Your answer must be an exact copy of the lines below, from the first through the one with "left shoulder: (678, 559, -21)", with no pictures.

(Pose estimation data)
※ ※ ※

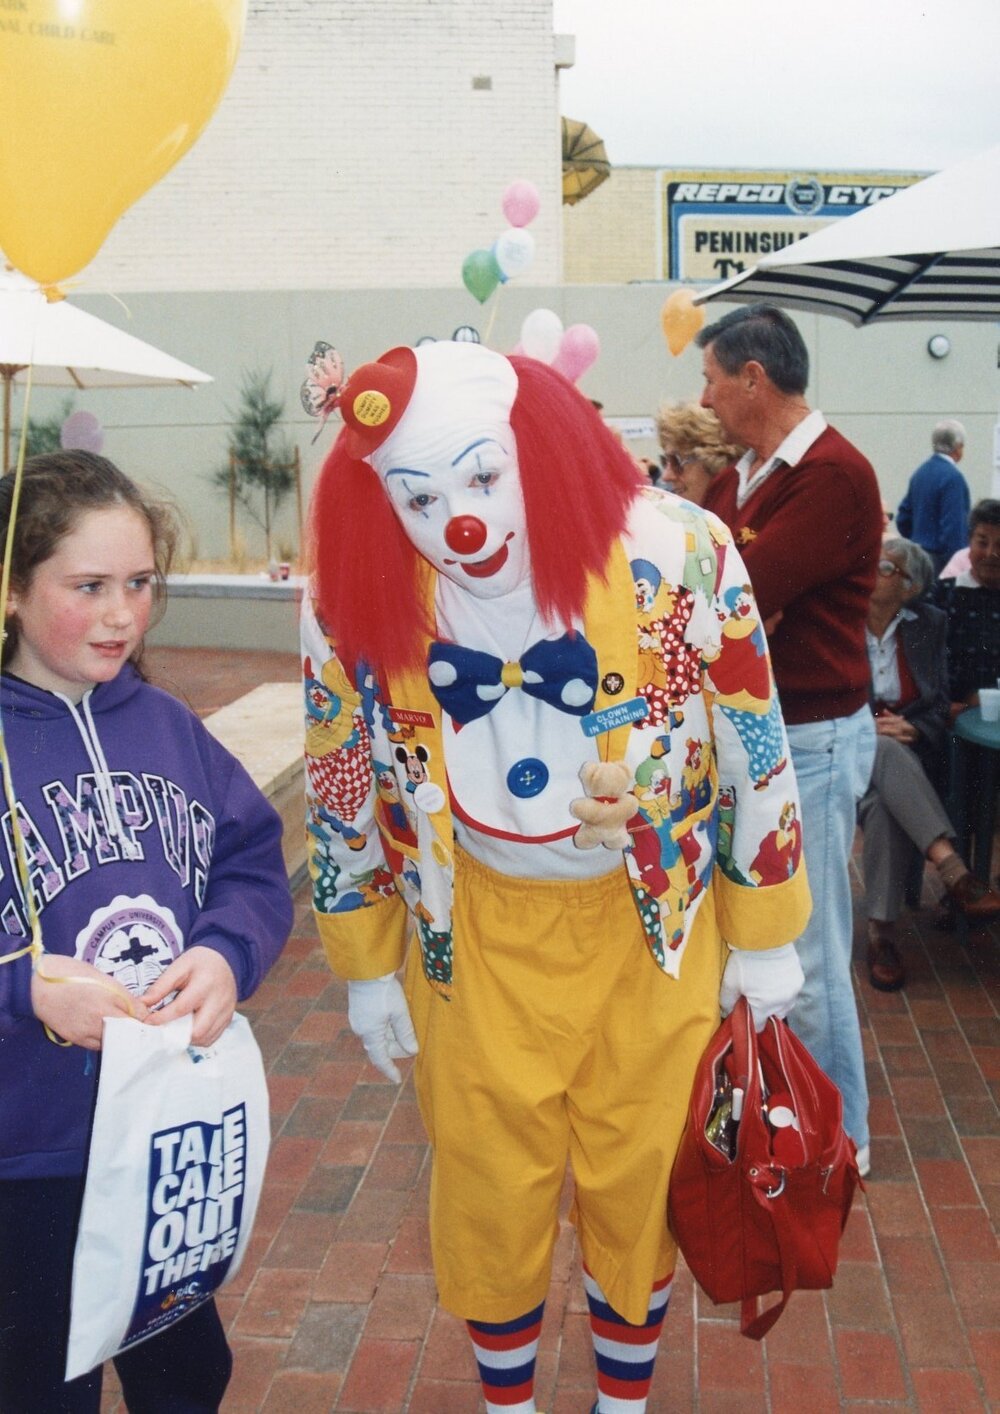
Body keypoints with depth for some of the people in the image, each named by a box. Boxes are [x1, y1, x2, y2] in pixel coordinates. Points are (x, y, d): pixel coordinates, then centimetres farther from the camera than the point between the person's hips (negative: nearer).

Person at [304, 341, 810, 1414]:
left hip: (652, 926, 0)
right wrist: (368, 969, 7)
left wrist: (765, 939, 1)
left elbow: (753, 757, -7)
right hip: (475, 937, 1)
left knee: (637, 1179, 13)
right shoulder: (355, 604, -15)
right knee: (488, 1186, 14)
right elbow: (344, 797, 0)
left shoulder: (678, 559, -21)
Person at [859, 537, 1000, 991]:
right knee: (884, 751, -39)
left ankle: (882, 931, -30)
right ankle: (953, 870, -47)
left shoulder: (930, 624, 8)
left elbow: (939, 703, 7)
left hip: (907, 754, 1)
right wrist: (867, 729, -17)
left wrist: (914, 729, -15)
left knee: (884, 805, -35)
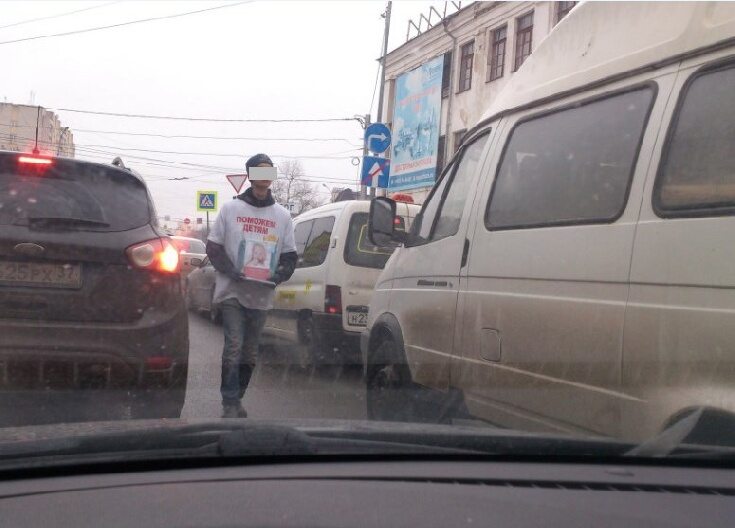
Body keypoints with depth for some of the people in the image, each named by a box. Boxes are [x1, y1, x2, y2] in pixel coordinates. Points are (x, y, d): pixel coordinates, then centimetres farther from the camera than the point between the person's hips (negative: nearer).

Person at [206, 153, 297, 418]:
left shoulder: (282, 215, 10)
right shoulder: (231, 209, 4)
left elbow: (290, 255, 12)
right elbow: (213, 247, 4)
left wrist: (279, 275, -9)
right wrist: (230, 270, -13)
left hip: (262, 295, 3)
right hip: (232, 291, -3)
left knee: (250, 352, 9)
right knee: (234, 347, -12)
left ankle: (235, 400, 22)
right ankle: (230, 403, -6)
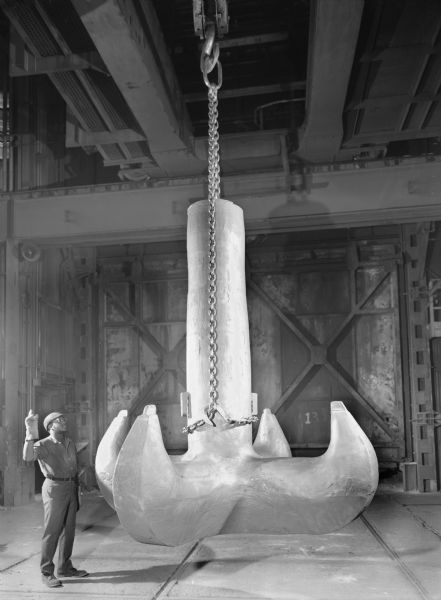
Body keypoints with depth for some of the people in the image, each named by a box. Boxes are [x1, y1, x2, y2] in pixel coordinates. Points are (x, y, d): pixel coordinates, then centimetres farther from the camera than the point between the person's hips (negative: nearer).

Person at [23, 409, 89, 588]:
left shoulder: (70, 444, 10)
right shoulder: (43, 445, -10)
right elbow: (28, 457, -32)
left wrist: (76, 496, 19)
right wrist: (31, 431, -40)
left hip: (70, 489, 7)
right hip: (54, 488, -7)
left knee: (68, 530, 11)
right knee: (52, 532, -3)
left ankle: (64, 568, 23)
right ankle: (46, 572, 7)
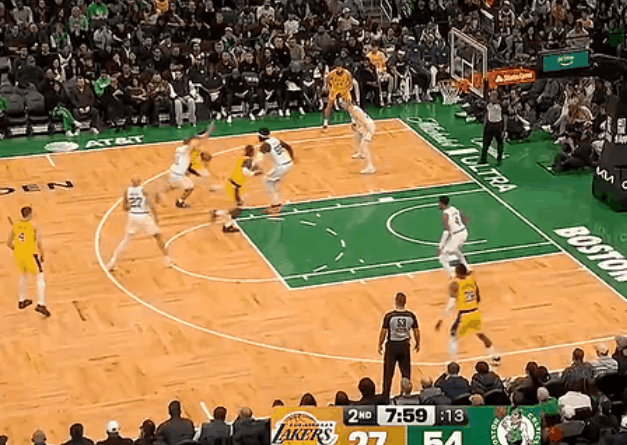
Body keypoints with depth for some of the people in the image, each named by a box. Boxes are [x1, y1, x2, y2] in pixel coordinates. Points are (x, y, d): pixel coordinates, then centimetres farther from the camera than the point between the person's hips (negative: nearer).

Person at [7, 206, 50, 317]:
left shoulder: (15, 225, 6)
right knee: (40, 278, 2)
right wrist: (42, 254, 2)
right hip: (30, 254, -5)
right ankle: (41, 304, -11)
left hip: (18, 254, 5)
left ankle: (22, 301, 39)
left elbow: (9, 243, 9)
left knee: (23, 275, 29)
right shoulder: (33, 225, -7)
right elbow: (38, 242, -13)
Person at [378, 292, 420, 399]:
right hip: (404, 346, 2)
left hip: (392, 346, -2)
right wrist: (418, 344, 17)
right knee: (406, 373, 13)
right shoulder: (411, 316, -5)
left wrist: (380, 345, 4)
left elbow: (383, 332, -9)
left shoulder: (389, 316, -13)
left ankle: (385, 396, 10)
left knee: (388, 374, 7)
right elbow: (416, 332, 2)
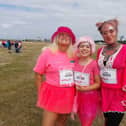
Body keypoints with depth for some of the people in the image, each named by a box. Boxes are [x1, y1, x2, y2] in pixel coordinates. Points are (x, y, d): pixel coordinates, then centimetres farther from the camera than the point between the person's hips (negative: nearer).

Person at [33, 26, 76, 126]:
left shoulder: (73, 55, -2)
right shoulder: (47, 53, -10)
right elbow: (38, 74, -5)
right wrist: (41, 94, -4)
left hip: (69, 95, 4)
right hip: (52, 94, -3)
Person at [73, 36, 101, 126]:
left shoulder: (94, 64, -16)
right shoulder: (75, 62, -4)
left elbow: (98, 83, -10)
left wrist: (85, 89, -20)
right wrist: (76, 87, -4)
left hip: (91, 98, -4)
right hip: (79, 96, 4)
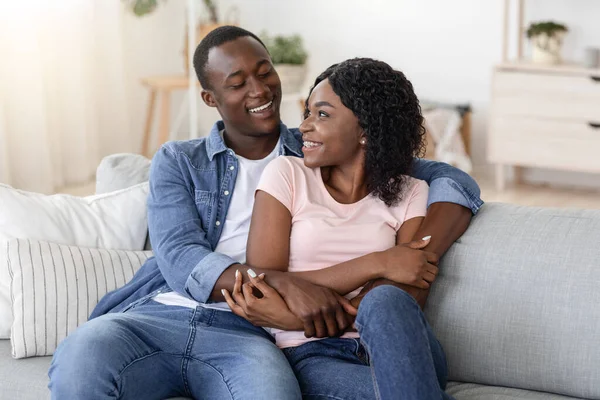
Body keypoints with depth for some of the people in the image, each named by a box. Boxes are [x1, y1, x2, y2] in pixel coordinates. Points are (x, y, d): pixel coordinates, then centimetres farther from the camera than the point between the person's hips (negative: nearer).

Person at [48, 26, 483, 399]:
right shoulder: (177, 162, 17)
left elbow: (453, 181, 11)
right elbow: (181, 262, -1)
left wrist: (417, 254, -12)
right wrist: (284, 283, -19)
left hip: (244, 333, -1)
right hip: (160, 313, 1)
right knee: (78, 361, -35)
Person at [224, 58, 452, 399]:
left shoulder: (409, 194, 7)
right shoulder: (286, 175, 5)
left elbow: (409, 301, -5)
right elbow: (263, 285, -4)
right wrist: (376, 266, -14)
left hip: (394, 350, 3)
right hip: (312, 355, -2)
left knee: (386, 303, -34)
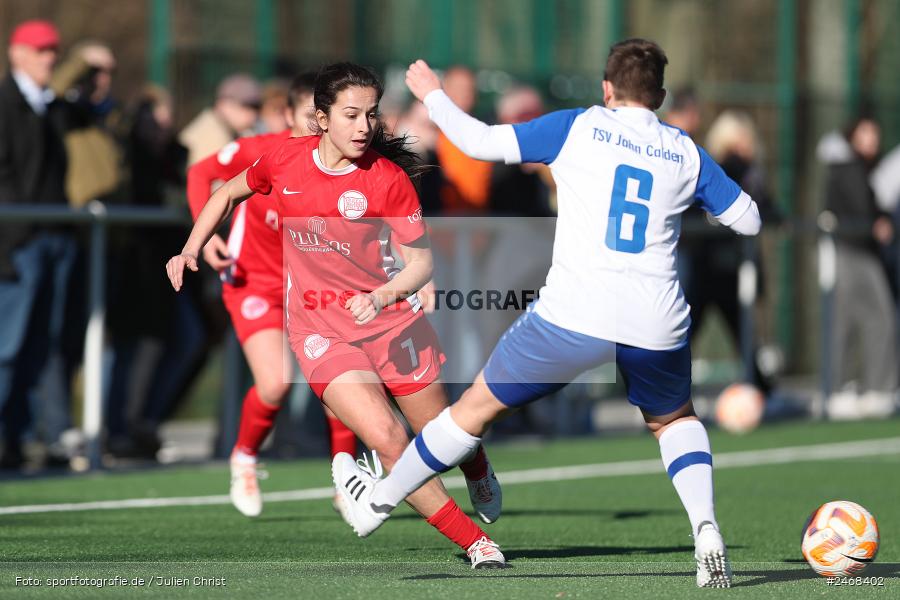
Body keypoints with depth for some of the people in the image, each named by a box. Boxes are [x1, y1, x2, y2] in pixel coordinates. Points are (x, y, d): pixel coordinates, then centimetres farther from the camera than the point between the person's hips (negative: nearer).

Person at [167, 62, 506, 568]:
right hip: (320, 331, 0)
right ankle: (476, 543, -7)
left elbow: (421, 262, -10)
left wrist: (382, 297, -28)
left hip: (391, 320, 0)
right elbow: (229, 194, 16)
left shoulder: (389, 179, -12)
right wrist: (191, 251, 7)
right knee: (387, 439, -20)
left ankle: (480, 473, 50)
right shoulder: (284, 161, -5)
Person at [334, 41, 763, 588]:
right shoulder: (687, 152, 10)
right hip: (656, 326, 2)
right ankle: (706, 531, 6)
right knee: (674, 420, 30)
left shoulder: (577, 128, 3)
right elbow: (749, 220, 16)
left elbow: (481, 143, 1)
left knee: (479, 405, 16)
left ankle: (375, 504, 30)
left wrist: (433, 96, 18)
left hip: (572, 314, -2)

※ ※ ※

_Response box_.
Body keypoints with depth for some of the people in the image, each named by a box. Boxes are [x1, y1, x2, y2] in pixel coordinates. Points are (x, y, d): pixel coordinates, then centimetres farther from the camera than the point between the person's hips (negative: nearer).

Person at [304, 341, 810, 1414]:
left hip: (652, 926, 0)
right wrist: (368, 969, 7)
left wrist: (765, 939, 1)
left elbow: (753, 757, -7)
right hip: (475, 937, 1)
left knee: (637, 1179, 13)
right shoulder: (355, 604, -15)
right knee: (488, 1186, 14)
right elbow: (344, 797, 0)
left shoulder: (678, 559, -21)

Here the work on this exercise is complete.